Доном Педро сначала овладела ярость, но затем его охватило восхищение. То была первая половина жизни короля Кастилии, когда его еще называли Справедливым и сердцем он мог воспринять примеры, достойные подражания; то, что разыгралось сегодня, было для него примером неслыханным, а в особенности неожиданным: среди придворных, преклоняющих колени, когда он проходил мимо, оказался человек, осмелившийся устроить публичный суд над королем, не исполнившим законы своего королевства. Дон Педро решил подчиниться требованию asistente и появиться на следующий день на площади Хиральды облеченным знаками королевского достоинства. Не желая казаться устрашенным, он выбрал себе в сопровождающие только Феррандо де Кастро и Хуана де Падилью, отказавшись от другой свиты.

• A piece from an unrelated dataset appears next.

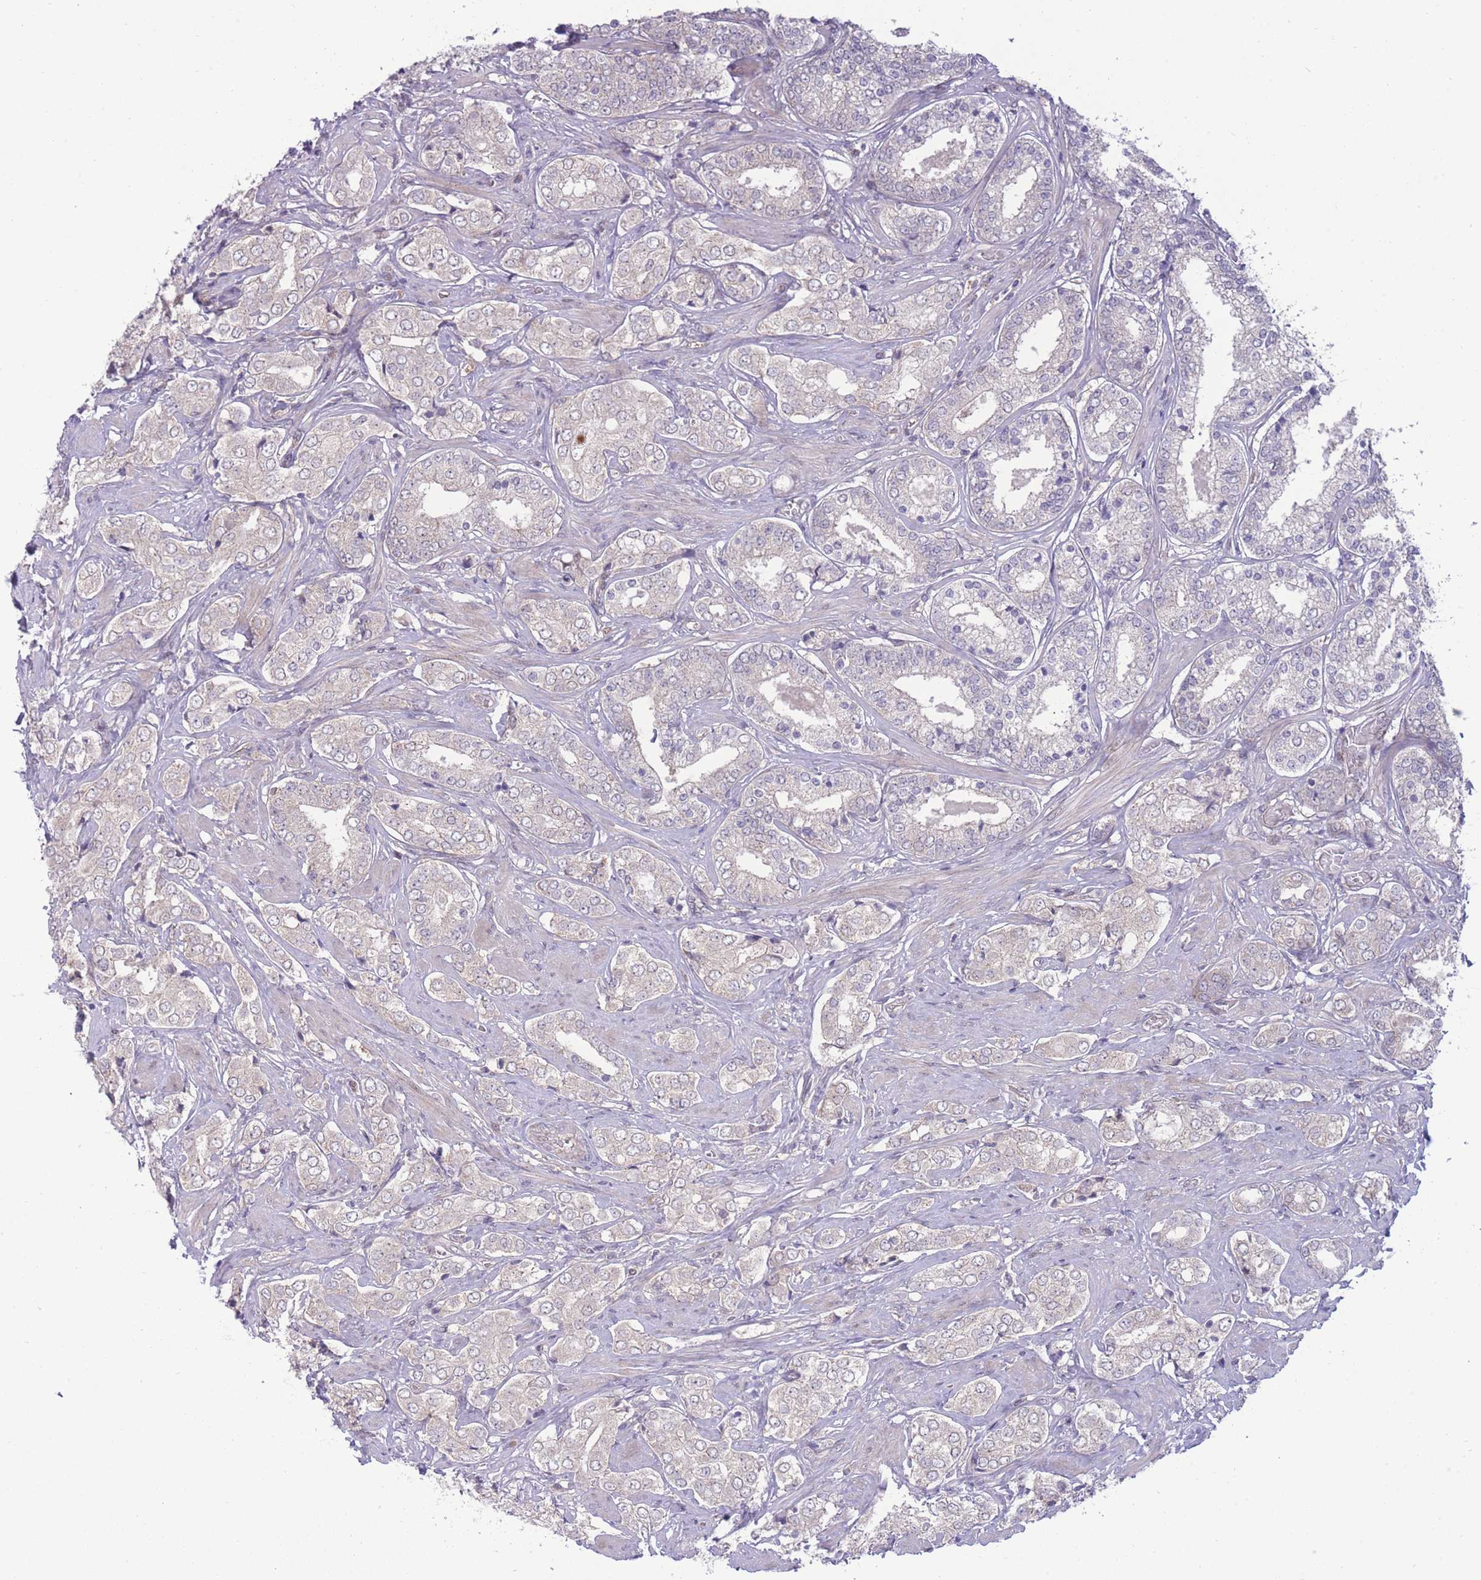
{"staining": {"intensity": "negative", "quantity": "none", "location": "none"}, "tissue": "prostate cancer", "cell_type": "Tumor cells", "image_type": "cancer", "snomed": [{"axis": "morphology", "description": "Adenocarcinoma, High grade"}, {"axis": "topography", "description": "Prostate"}], "caption": "The photomicrograph displays no significant positivity in tumor cells of prostate adenocarcinoma (high-grade).", "gene": "RIC8A", "patient": {"sex": "male", "age": 71}}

Между тем новость об этом странном суде быстро распространилась по всей Севилье и пробудила живейшее любопытство. Вызов в суд, предъявленный королю, — причем никто не мог понять, чем все закончится; то, что дон Педро, привыкший повелевать, подчинился приказу одного из своих чиновников, не слыханная до сего времени непреклонность судьи, осмелившегося так неосторожно не посчитаться с авторитетом короля, — все это предвещало одно из тех торжественных зрелищ, что сохраняются в памяти людей; поэтому, едва занялась заря, все жители Севильи поспешили на площадь Хиральды. Что касается дона Педро, то вместе с двумя своими сопровождающими он ожидал часа, в который ему было назначено выслушать чтение приговора. Оба сеньора напрасно уговаривали короля взять более многочисленный кортеж и вооруженную стражу: дон Педро со всей определенностью заявил, что он желает, чтобы все шло согласно отданному им приказу, и что он не нуждается в иной свите, чем положено обычно при оглашении приговора primer asistente; он позволил следовать за собой только двенадцати сеньорам, но без оружия, заставив их предварительно поклясться, что без приказа, исходящего из его собственных уст, они ничего не предпримут, что бы ни происходило вокруг.

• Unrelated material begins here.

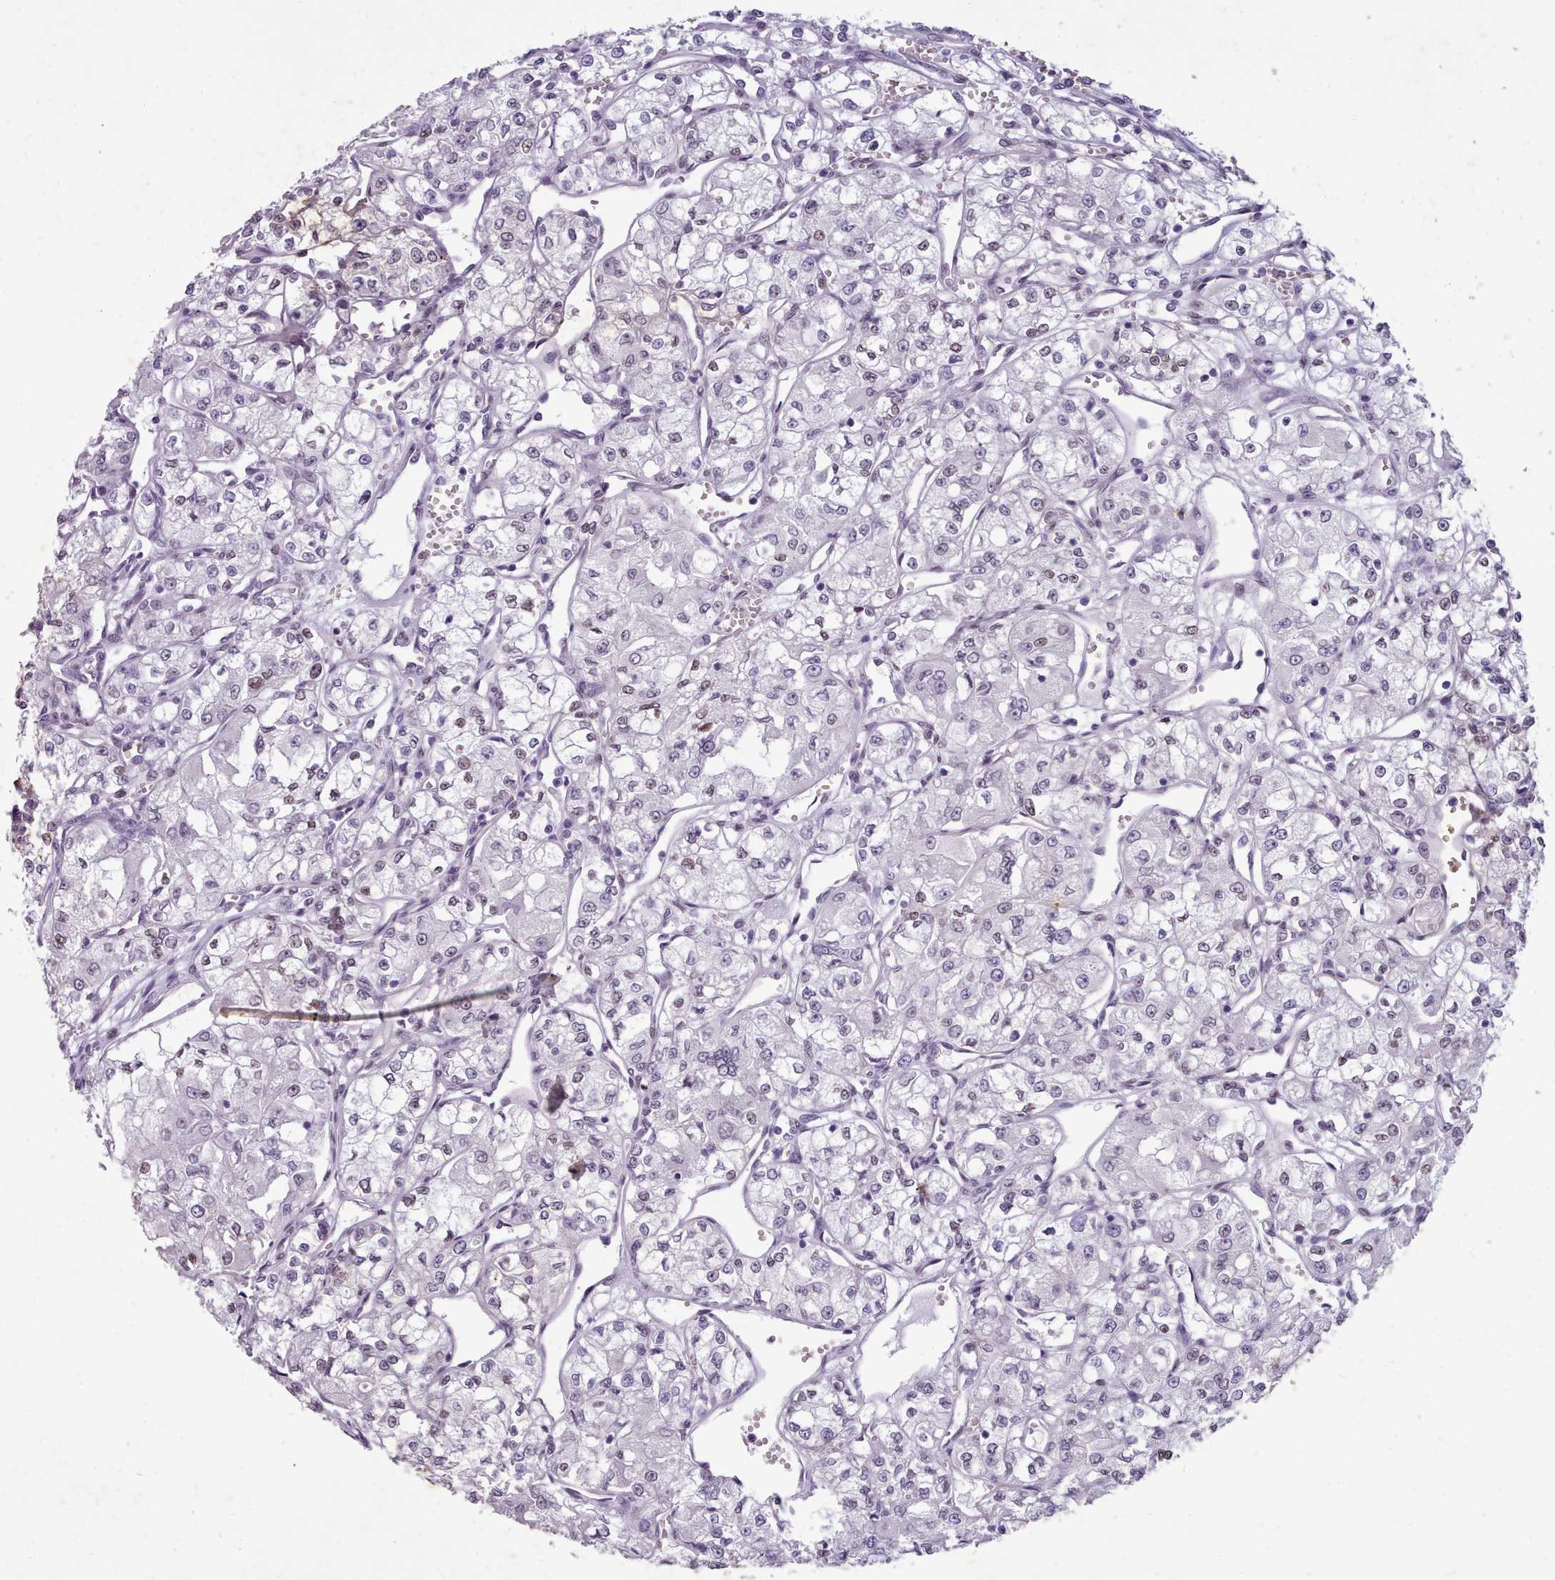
{"staining": {"intensity": "negative", "quantity": "none", "location": "none"}, "tissue": "renal cancer", "cell_type": "Tumor cells", "image_type": "cancer", "snomed": [{"axis": "morphology", "description": "Adenocarcinoma, NOS"}, {"axis": "topography", "description": "Kidney"}], "caption": "The histopathology image exhibits no staining of tumor cells in adenocarcinoma (renal).", "gene": "KCNT2", "patient": {"sex": "male", "age": 59}}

Как только король появился перед толпой, его приветствовали возгласами одобрения, которые так редко приходится слышать королям. Дон Педро не ошибся в причинах проявления этой радости: народ рукоплескал скорее его повиновению, чем его величию. Король двигался в сторону площади Хиральды, но перед въездом в одну из улиц стража остановила кортеж, предложив ехать другой дорогой. Сеньоры хотели продолжить движение невзирая на запрет, но король, напомнив про их клятву, подал пример послушания и без возражений направился по указанному пути. Восторженные крики усилились. Сеньоры нахмурились, им показалось, что на этот раз приветствия унижают королевское величество и оскорбительны для их государя. Однако дон Педро оставался невозмутимым, и ничто в выражении его лица не поощряло его придворных к неподчинению. Они в молчании последовали за ним и, проехав по длинной объездной дороге, достигли площади Хиральды. Для королевского кортежа было выделено огороженное пространство.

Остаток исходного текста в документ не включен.